TESTO FORNITO:
>>>
Racconti d’uscite: il cammino della vita, visita ad un luogo rituale celtico (in una valle piemontese)

Soffia una leggera brezza, l’aria fresca ed il sole velato rendono il camminare piacevole, la direzione giornaliera dovrebbe portarci alla scoperta di un sito la cui costruzione pare risalga a circa 3000 anni fa, in piena epoca celtica e proprio di un sito celtico dovrebbe trattarsi, il libro dal quale abbiamo reperito le indicazioni ci dice che per una volta non dovremo inerpicarci o infilarci in intricati boschi, ma comunque dovremo cercare un minimo, come sempre le indicazioni sono parziali e quindi dovremo esercitare tutto il nostro colpo d’occhio.

La strada che percorriamo, poco sopra un fiume, è larga ed incorniciata da bei boschi di larici e frassini, piccoli pini e qualche betulla.
<<<
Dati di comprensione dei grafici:
>>>
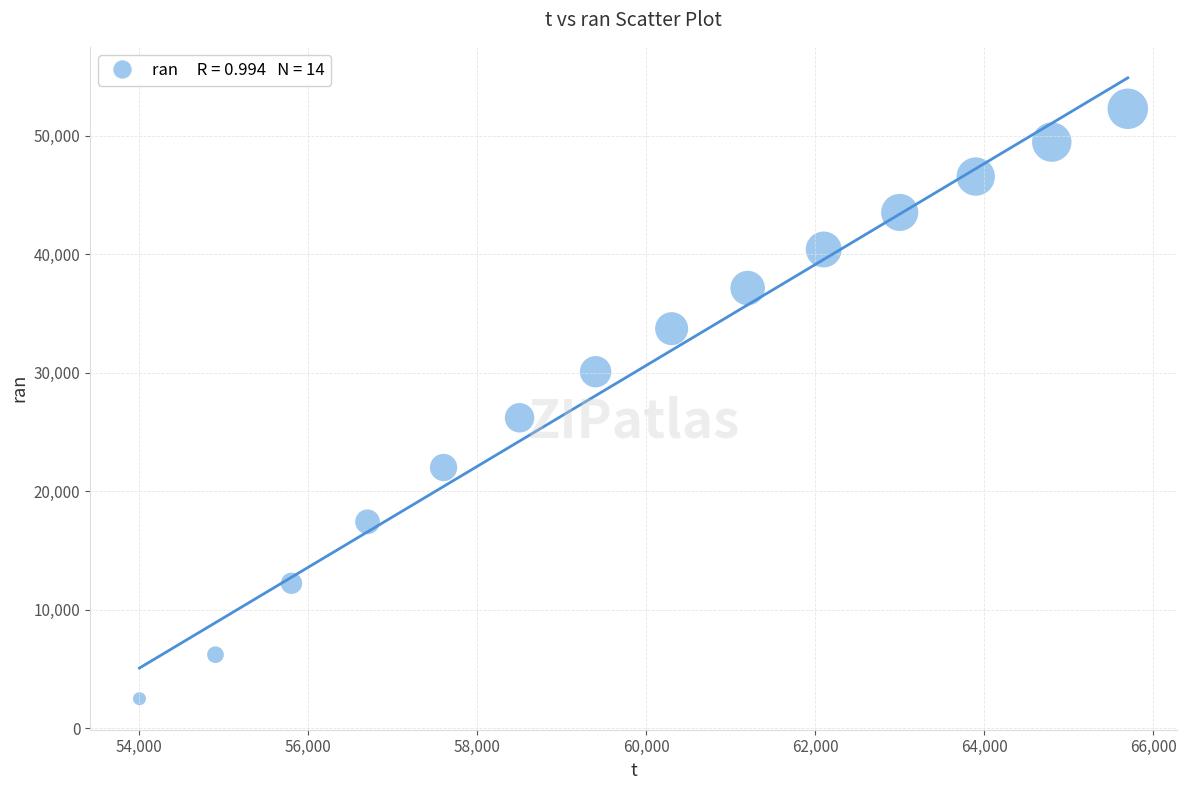

What Y value in the scatter plot is closest to 27375?

26190.4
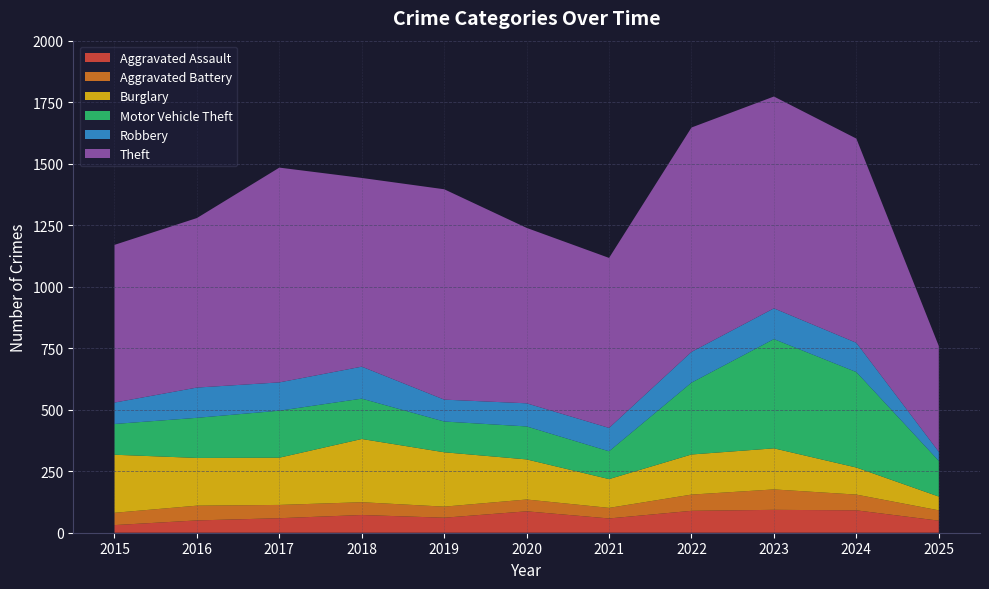

Reading right to left, list all the values displayed in this chart.

Aggravated Assault: 49	91	93	89	58	87	61	72	59	50	31
Aggravated Battery: 42	64	83	66	43	48	45	52	54	60	50
Burglary: 56	110	167	163	117	163	221	257	192	194	236
Motor Vehicle Theft: 145	388	444	292	113	134	125	164	191	163	125
Robbery: 37	119	125	125	95	94	89	130	115	123	87
Theft: 430	830	861	912	691	713	855	767	873	689	641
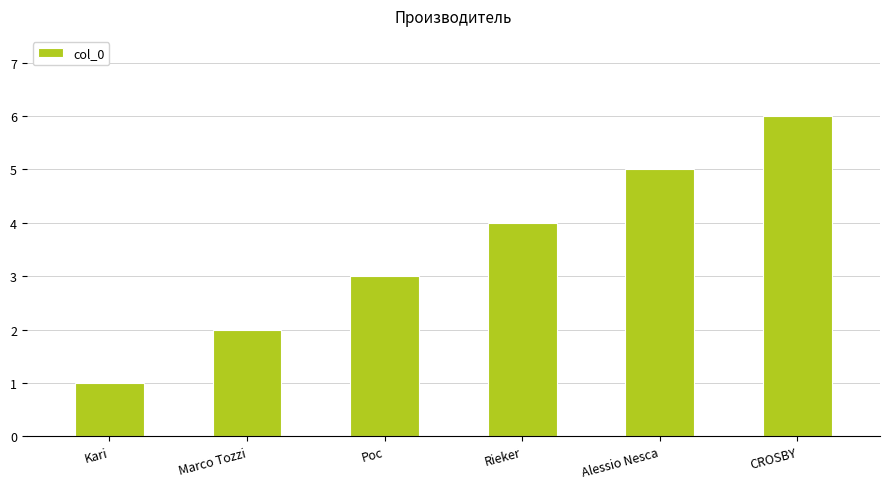

List the labels in order of value, smallest first.

Kari, Marco Tozzi, Рос, Rieker, Alessio Nesca, CROSBY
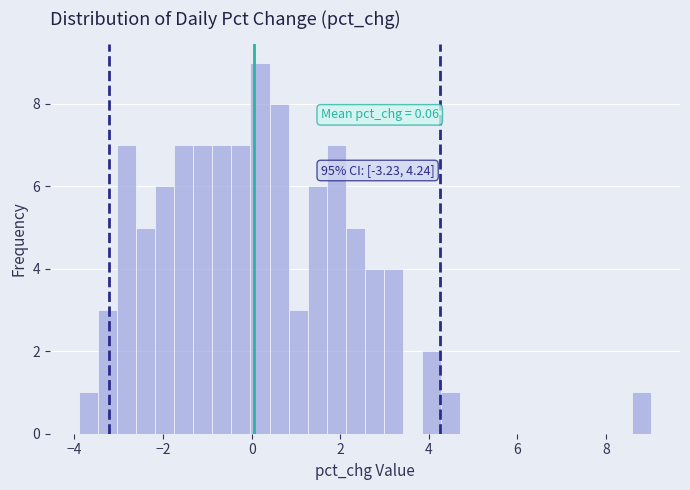

Read against the x-axis, roughly where is the centre of the tallest bar?

0.2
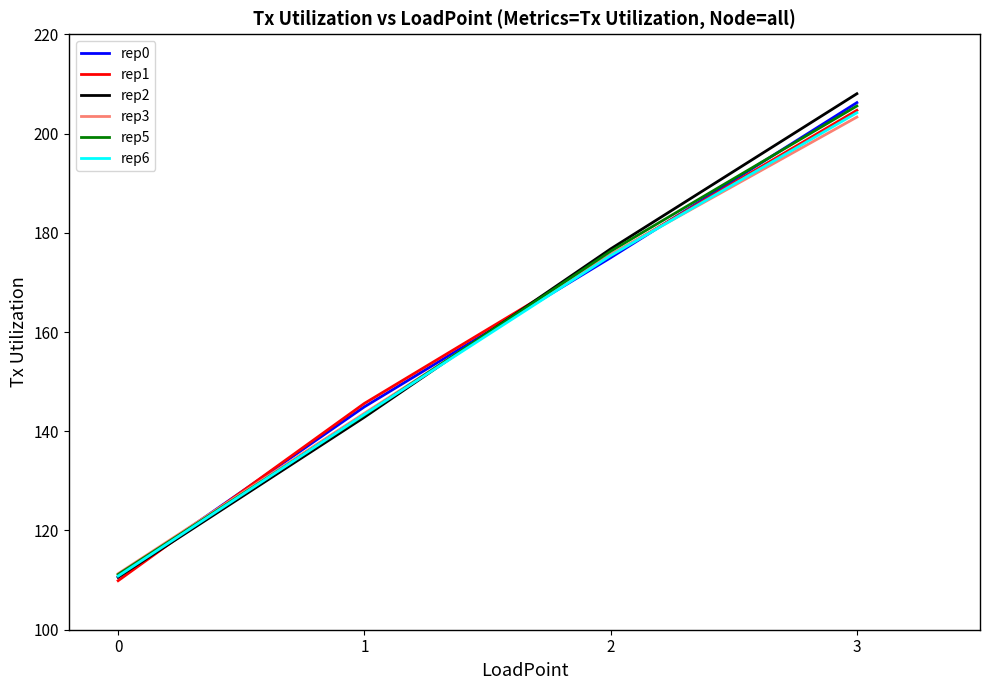

What is the difference between the maximum and minimum values in the rep0 series?

95.6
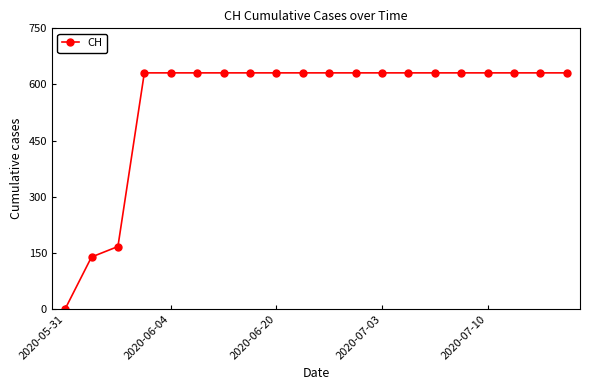

Does the chart have visible grid lines?

No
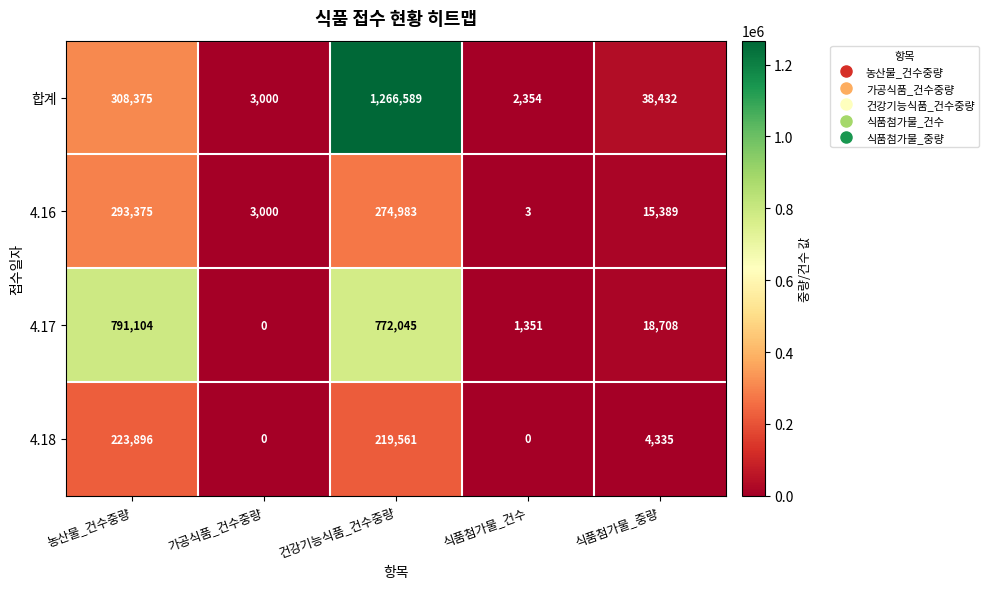

At how many categories does at least one series exceed 821855?

1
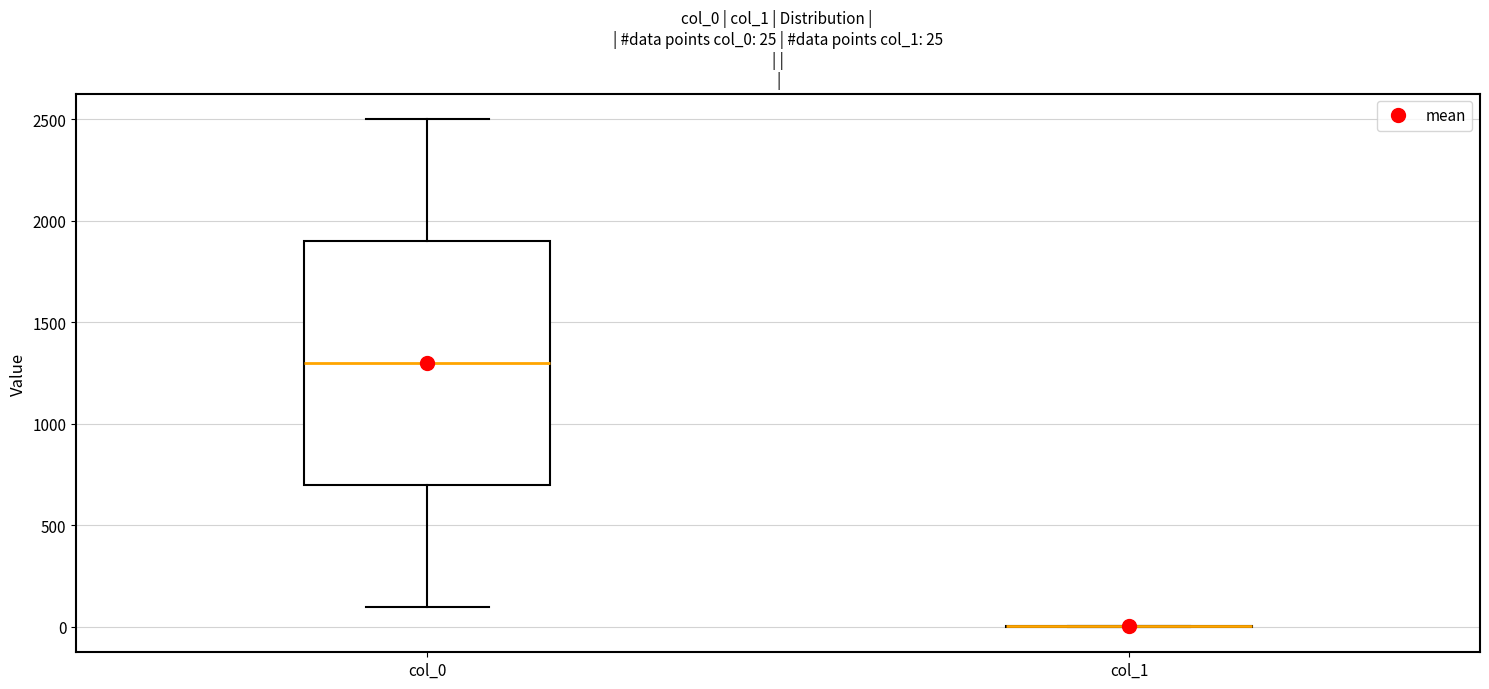

Which box is the tallest, from its lower edge to its upper edge?

col_0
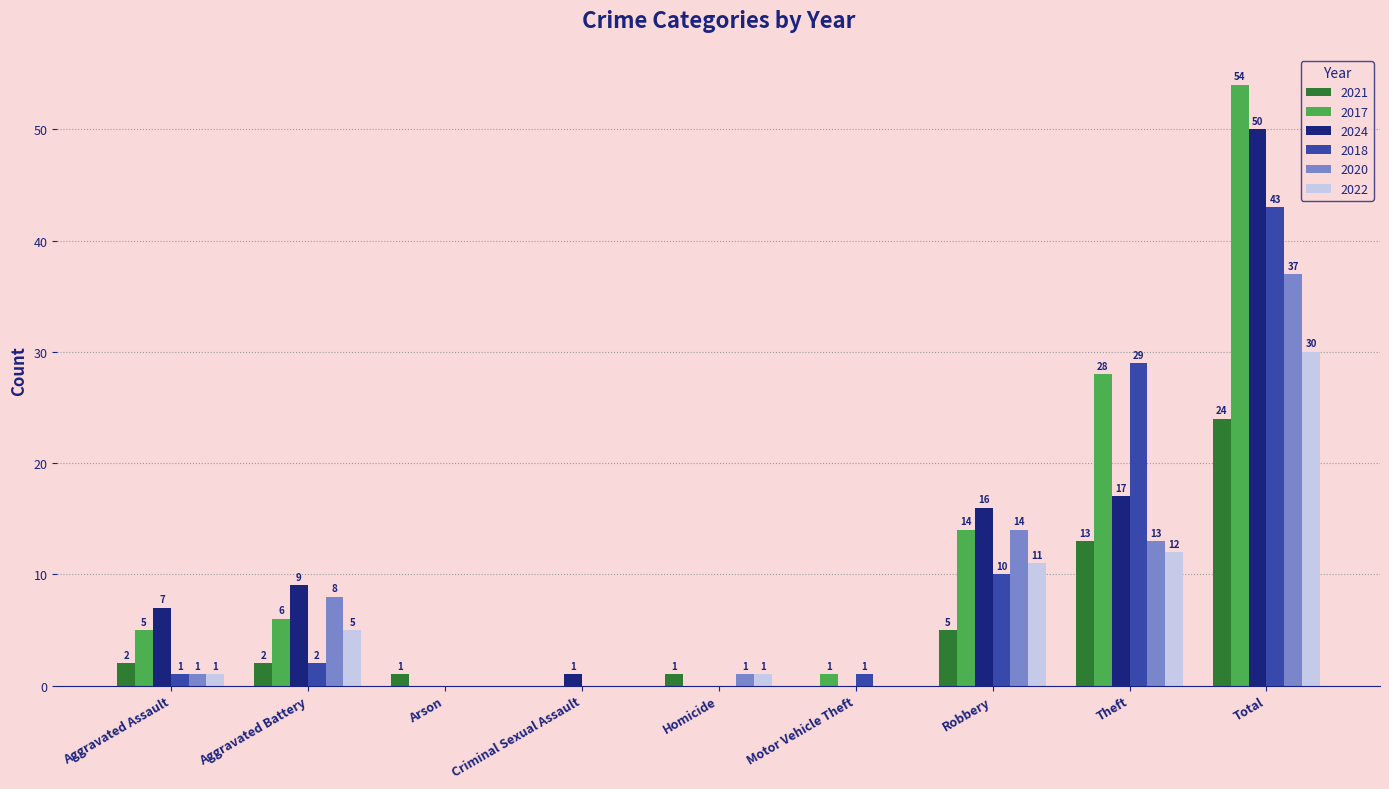

Reading left to right, transcribe all the data shown in this chart.

2021: 2	2	1	0	1	0	5	13	24
2017: 5	6	0	0	0	1	14	28	54
2024: 7	9	0	1	0	0	16	17	50
2018: 1	2	0	0	0	1	10	29	43
2020: 1	8	0	0	1	0	14	13	37
2022: 1	5	0	0	1	0	11	12	30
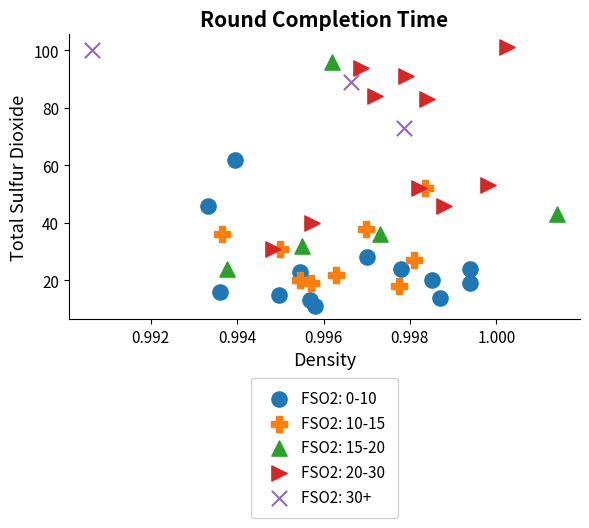

Which series contains the lowest Y value?

FSO2: 0-10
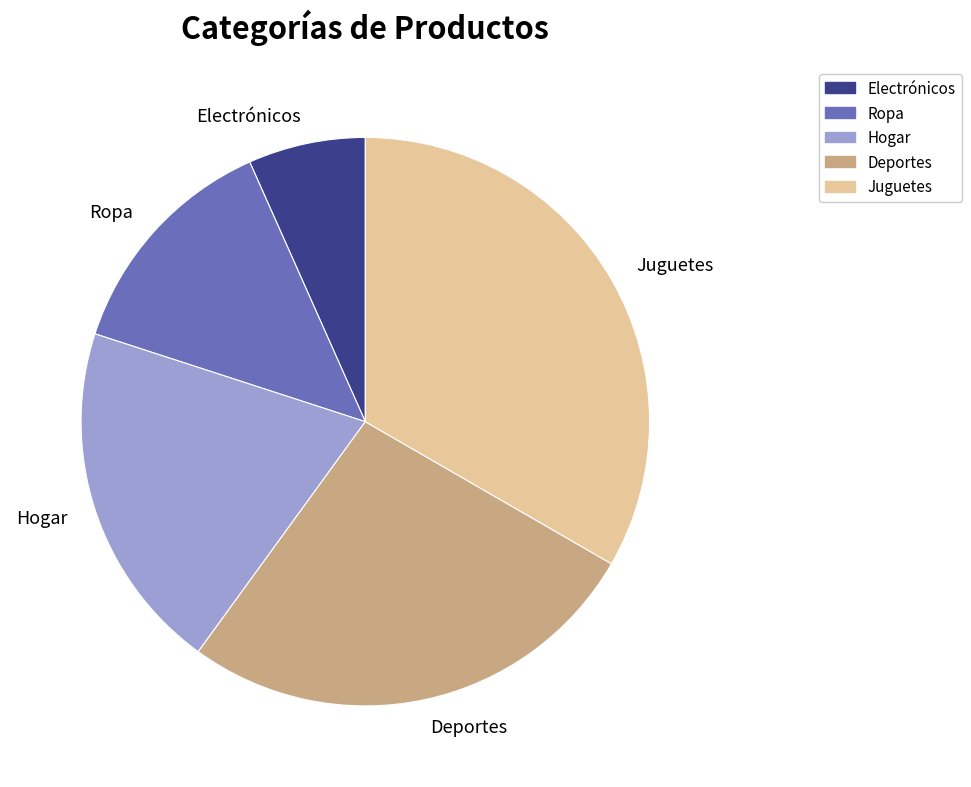

True or false: Deportes accounts for 27% of the total.

True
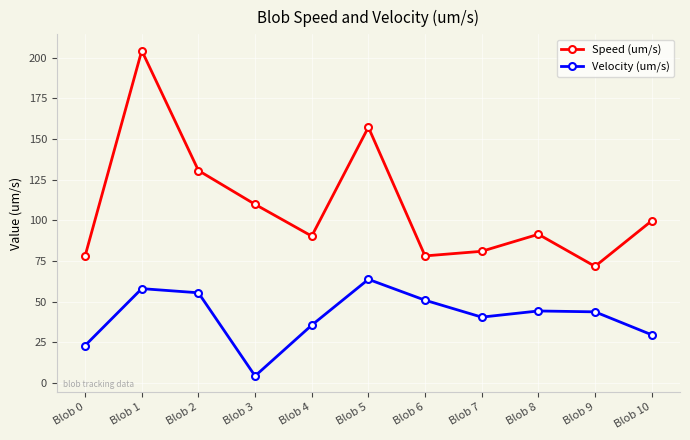

Is the value of Speed (um/s) at Blob 9 greater than the value of Velocity (um/s) at Blob 9?

Yes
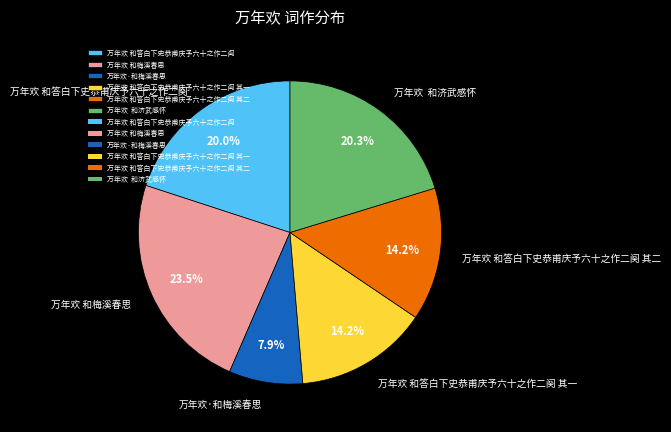

Is 万年欢 和梅溪春思 the majority of the pie?

No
<<<
DOMANDE SUL MATERIALE:
[1] Riassumi in due frasi il racconto sul sito celtico.
[2] Secondo il racconto sul sito celtico, a quanti anni fa pare risalire la costruzione del sito?
[3] Prosegui, per favore, il racconto sul sito celtico dopo la frase sulla strada incorniciata dai boschi.

RISPOSTE IN ORDINE:
[1] Con una brezza leggera, l'aria fresca e il sole velato, il gruppo cammina verso un sito la cui costruzione risalirebbe a circa 3000 anni fa, in piena epoca celtica. Il libro consultato avverte che non serviranno arrampicate né boschi intricati, ma le indicazioni sono parziali; intanto la strada, larga e poco sopra un fiume, è incorniciata da boschi di larici e frassini, piccoli pini e qualche betulla.

[2] A circa 3000 anni fa, in piena epoca celtica.

[3]
In meno tempo del previsto giungiamo nell’area che dovrebbe accogliere il sito, cominciamo quindi a muoverci nella boscaglia sul lato est della strada, ci separiamo di qualche decina di metri per battere al meglio l’area; io mi muovo in un intrico di piccole conifere seguendo delle pietre evidentemente -ad un occhio un minimo allenato- sistemate da mano umana.

Muovo con qualche affanno fra i bassi rami ma tento sempre di seguire quanto più fedelmente possibile quello che la mia fantasia disegna come una sorta di sentiero/camminamento, non sempre la sensazione è giusta, ma in questo caso un breve tratto di pavimentazione mi conferma che, pur non trattandosi del sito principale che stiamo cercando comunque sia un sito secondario, forse parte del complesso di Menhir obbiettivo della ricerca.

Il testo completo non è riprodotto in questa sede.